Todd Park is definitely one of health care IT’s good guys. Todd was the brains (but not the mouth!) behind athenahealth. Since he left athenahealth, he spent a year back in California doing angel investing (Ventana among others) and being a dad. But despite his desire to stay on the west coast, he was dragged into the vortex known as Washington DC, and for the last 5 months he’s been the (first) CTO of HHS. (BTW he cashed out his investments, and politely turned down my proposal to “care for” his cash while he was being a public servant!)
Yesterday at the Health IT Summit for Government Leaders, Todd gave the keynote. He describes his job as unlocking HHS’ “inner mojo” in terms of data use and technology innovation. So what are the big deals he sees? (These are my notes on his fast talking!)
1) HITECH/ARRA was not about for paying for software. It’s to incent “meaningful use”. He wants to make sure that people understand that the NHIN (National Health Information Network) is not a thing. It’s a set of policies and services that people can use to make health data work over the Internet. It is NOT a parallel network. And at the end of the day, what’s going to make this work is the private sector — including vendors modifying their products to match these policies.

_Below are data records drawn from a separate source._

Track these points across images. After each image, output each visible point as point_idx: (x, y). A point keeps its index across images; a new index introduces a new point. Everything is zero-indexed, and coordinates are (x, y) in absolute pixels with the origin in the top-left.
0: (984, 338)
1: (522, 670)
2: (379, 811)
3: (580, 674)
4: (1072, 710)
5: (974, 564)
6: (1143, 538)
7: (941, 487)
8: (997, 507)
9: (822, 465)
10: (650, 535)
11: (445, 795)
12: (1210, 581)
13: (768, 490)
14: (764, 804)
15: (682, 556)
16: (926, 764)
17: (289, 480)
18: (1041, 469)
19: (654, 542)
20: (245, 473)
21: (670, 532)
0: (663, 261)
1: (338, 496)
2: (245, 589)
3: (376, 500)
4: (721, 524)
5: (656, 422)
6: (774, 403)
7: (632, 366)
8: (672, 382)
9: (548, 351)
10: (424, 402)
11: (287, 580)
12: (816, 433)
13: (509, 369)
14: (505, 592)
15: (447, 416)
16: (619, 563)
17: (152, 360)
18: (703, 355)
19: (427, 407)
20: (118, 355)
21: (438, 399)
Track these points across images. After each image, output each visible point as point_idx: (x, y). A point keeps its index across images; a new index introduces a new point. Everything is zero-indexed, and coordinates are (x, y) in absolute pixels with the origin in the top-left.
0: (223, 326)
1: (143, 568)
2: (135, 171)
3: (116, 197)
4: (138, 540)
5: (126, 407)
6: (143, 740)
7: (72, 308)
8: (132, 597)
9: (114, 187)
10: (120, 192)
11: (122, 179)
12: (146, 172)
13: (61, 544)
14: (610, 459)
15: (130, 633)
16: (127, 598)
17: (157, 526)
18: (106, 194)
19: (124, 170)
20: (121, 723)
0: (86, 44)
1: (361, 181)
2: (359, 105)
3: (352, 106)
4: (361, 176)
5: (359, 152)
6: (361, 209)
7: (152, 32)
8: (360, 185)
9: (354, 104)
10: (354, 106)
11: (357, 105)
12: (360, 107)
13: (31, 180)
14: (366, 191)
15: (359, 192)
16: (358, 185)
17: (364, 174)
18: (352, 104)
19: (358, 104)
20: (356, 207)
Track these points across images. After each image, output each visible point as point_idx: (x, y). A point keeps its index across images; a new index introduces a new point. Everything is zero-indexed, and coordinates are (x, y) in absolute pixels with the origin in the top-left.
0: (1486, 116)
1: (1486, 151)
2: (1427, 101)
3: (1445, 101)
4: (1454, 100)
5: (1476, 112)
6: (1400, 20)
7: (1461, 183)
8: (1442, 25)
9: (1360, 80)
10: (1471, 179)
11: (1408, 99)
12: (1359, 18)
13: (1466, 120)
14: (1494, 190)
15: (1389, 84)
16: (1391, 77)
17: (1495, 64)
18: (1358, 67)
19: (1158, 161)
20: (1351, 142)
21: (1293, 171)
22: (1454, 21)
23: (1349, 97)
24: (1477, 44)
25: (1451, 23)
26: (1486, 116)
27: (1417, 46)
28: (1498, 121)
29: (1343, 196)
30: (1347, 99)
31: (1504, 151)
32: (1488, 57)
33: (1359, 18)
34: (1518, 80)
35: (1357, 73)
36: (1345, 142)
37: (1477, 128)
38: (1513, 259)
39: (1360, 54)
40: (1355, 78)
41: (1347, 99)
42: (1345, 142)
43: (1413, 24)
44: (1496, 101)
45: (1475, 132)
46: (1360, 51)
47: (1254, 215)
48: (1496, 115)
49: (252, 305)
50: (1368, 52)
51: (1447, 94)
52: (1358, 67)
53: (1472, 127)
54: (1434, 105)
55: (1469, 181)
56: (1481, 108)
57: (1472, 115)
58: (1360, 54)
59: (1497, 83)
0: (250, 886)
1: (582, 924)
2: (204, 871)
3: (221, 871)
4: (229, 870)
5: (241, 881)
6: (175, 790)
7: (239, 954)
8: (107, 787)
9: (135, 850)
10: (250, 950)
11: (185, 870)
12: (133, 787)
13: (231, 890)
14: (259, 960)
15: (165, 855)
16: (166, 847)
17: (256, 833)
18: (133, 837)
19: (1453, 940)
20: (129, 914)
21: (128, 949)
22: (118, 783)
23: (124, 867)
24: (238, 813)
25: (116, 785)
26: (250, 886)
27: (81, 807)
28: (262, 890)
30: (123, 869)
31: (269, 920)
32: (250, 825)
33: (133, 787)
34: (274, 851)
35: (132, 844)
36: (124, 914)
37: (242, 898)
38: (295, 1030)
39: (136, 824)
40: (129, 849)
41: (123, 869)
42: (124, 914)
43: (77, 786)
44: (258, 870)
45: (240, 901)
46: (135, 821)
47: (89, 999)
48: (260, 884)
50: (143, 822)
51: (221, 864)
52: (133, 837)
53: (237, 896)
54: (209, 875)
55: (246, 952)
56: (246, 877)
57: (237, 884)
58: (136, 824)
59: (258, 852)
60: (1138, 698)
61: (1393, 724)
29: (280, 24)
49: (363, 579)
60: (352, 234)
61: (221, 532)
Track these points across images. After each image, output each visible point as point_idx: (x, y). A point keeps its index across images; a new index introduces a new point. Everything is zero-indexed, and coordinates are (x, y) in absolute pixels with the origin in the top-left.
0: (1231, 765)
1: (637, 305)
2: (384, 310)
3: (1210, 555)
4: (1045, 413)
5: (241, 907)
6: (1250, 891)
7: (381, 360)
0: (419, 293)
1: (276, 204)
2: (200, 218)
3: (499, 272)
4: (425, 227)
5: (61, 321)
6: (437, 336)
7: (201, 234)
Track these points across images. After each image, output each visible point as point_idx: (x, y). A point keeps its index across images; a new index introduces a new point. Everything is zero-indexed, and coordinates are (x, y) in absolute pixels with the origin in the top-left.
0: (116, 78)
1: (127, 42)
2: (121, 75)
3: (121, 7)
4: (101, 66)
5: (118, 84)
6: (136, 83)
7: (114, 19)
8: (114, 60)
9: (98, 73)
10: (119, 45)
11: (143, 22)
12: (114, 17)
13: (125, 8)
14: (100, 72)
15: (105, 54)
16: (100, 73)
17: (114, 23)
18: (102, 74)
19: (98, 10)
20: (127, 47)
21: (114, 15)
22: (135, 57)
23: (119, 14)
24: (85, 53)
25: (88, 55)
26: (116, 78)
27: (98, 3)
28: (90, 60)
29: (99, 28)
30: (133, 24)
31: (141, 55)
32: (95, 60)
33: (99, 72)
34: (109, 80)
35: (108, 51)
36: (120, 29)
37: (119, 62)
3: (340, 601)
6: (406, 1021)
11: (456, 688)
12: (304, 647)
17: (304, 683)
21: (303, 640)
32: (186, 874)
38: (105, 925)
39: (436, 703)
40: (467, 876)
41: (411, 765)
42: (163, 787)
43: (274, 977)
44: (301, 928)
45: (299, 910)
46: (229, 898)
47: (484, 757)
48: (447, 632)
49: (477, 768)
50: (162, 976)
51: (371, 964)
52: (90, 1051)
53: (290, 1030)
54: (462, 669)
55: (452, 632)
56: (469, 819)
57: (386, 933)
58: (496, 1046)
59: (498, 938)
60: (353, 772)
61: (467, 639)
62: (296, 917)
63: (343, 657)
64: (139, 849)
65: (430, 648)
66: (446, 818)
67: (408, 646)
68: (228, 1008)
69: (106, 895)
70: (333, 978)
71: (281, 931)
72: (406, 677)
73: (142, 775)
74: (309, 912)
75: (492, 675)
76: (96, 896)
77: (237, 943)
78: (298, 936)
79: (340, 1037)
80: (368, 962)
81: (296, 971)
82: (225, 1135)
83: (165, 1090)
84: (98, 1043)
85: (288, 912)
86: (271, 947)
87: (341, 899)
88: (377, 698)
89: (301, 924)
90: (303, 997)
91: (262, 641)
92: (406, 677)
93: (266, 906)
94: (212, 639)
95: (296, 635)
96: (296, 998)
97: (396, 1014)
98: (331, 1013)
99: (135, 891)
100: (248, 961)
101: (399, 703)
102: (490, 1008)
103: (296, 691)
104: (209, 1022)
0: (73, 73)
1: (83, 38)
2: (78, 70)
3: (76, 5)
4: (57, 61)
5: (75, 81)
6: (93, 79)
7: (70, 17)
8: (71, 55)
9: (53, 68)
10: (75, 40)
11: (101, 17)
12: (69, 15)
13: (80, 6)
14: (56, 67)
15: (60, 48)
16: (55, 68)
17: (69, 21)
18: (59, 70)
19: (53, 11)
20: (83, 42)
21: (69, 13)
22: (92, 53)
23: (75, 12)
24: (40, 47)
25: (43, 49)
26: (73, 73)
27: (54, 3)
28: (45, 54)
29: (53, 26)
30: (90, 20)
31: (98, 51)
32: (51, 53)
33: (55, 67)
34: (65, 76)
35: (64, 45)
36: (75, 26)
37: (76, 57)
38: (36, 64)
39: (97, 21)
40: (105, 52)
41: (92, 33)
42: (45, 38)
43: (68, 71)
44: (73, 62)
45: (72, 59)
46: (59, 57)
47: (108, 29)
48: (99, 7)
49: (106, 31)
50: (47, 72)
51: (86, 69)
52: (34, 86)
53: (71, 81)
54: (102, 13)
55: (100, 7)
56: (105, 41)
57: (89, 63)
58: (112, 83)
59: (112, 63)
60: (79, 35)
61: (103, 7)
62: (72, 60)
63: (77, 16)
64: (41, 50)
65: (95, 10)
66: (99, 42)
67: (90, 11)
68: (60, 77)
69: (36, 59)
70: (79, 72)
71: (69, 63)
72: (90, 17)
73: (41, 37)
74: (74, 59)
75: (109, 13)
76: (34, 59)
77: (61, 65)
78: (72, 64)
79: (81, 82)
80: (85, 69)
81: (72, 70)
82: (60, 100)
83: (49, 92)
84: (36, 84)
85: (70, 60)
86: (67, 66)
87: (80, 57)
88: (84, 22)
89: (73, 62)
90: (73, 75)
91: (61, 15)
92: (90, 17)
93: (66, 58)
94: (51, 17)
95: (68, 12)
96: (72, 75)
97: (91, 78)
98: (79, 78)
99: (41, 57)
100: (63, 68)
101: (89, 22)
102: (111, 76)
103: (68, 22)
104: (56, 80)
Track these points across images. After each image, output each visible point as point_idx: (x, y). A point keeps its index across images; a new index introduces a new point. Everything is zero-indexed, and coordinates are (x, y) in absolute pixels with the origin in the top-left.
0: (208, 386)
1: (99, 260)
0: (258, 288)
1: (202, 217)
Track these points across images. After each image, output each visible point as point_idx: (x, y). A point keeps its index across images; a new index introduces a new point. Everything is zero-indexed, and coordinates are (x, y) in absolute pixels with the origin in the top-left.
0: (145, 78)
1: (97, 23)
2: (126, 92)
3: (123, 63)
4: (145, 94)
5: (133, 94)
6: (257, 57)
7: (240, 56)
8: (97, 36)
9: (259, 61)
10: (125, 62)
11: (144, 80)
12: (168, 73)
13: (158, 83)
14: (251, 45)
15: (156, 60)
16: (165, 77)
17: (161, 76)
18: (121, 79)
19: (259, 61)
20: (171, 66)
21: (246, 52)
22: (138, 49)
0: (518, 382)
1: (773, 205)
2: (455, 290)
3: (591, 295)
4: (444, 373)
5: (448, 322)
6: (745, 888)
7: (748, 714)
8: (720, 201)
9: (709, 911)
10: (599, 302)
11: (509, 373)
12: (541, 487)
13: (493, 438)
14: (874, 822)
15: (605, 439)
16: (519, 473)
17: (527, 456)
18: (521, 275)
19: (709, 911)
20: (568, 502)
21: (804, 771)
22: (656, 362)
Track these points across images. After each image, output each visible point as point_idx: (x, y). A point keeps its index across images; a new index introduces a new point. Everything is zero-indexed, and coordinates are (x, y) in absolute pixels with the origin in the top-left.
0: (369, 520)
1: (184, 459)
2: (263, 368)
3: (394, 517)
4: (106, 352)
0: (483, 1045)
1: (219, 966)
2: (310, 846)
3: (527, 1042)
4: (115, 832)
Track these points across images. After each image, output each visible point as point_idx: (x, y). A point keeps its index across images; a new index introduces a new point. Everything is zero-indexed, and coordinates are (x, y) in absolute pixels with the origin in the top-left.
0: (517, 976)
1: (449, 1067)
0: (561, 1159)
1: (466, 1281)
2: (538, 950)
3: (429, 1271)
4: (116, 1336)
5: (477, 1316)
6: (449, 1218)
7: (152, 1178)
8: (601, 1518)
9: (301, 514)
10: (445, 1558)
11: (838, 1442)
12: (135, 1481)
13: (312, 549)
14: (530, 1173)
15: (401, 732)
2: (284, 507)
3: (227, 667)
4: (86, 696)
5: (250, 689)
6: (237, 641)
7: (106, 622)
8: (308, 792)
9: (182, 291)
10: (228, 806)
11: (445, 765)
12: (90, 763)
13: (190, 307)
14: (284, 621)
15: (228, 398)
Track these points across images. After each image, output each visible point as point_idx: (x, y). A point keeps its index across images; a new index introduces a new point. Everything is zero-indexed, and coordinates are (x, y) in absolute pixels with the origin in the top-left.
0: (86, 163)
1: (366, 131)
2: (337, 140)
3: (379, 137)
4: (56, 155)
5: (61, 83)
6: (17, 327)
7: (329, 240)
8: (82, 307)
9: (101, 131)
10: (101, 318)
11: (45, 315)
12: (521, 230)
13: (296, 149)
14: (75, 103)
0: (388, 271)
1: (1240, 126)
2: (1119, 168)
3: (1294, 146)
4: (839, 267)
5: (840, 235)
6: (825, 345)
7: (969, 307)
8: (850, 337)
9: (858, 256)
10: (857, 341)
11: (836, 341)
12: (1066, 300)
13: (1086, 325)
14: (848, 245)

2) Leveraging the power of HHS data for public good. The amount of data HHS has is “ridiculous”. It has a set of sets of data. Todd is a paid up member of Tim Berners-Lee “free the data” club. They’re adding all kinds of data sets to data.gov including every grant, patent et al licensed/paid for by HHS. Todd calls this “data liberacion”. They’re also creating community health maps where data on community health performance can be mashed up with other types of maps (real estate, job listings, et al). In addition they’re doing “smart targeting”—it’s an attempt to combine findings from different/disparate data sets without waiting to do the big database integration. He’s hoping to use techniques from the intelligence community that it uses to link, say emails and bank wires, to do something similar to track, say, disease outbreaks, drug interactions, etc.
3) The power of networking. HHS has started by using the power of YouTube to crowdsource a public service announcement, and the contest itself got a huge bunch of publicity. They’ve also created a food safety widget that can be put into different sites. He now wants to add this type of crowdsourcing to the community health maps—he thinks that the country can become a giant learning lab. At the moment there’s huge irrational variation in across geography “heat maps” of data on not just cost, but also all types of health measures. Todd says that some parts of America have already solved many problems, but they need to get the word out. He thinks that networking will get this done! Todd wants to “smart bomb” some internal barriers to making some of this stuff work.
Matthew’s take: Todd, with Aneesh Chopra, Will Yu and many others who’ve newly joined the Federal government, are awash with new ideas…and very hopeful about using the tools of Web 2.0 and data leverage to get stuff done. And with good reason as this has worked well in the private sector (outside of health care). The question, as ever, is whether using data and technology to show problems and show potential solutions will be enough in a health care system that tends to eat and destroy useful innovation—especially where it threatens established (if irrational) income streams.
But the most encouraging thing (and my tea leaf reading suggests that Todd and Aneesh are pretty much directly responsible for this) is the clarification that the Internet is the national health information network, and that web-based tools technologies and infrastructure that have been so effective in the rest of society, are going to be the basis for the future of Federal health care IT planning.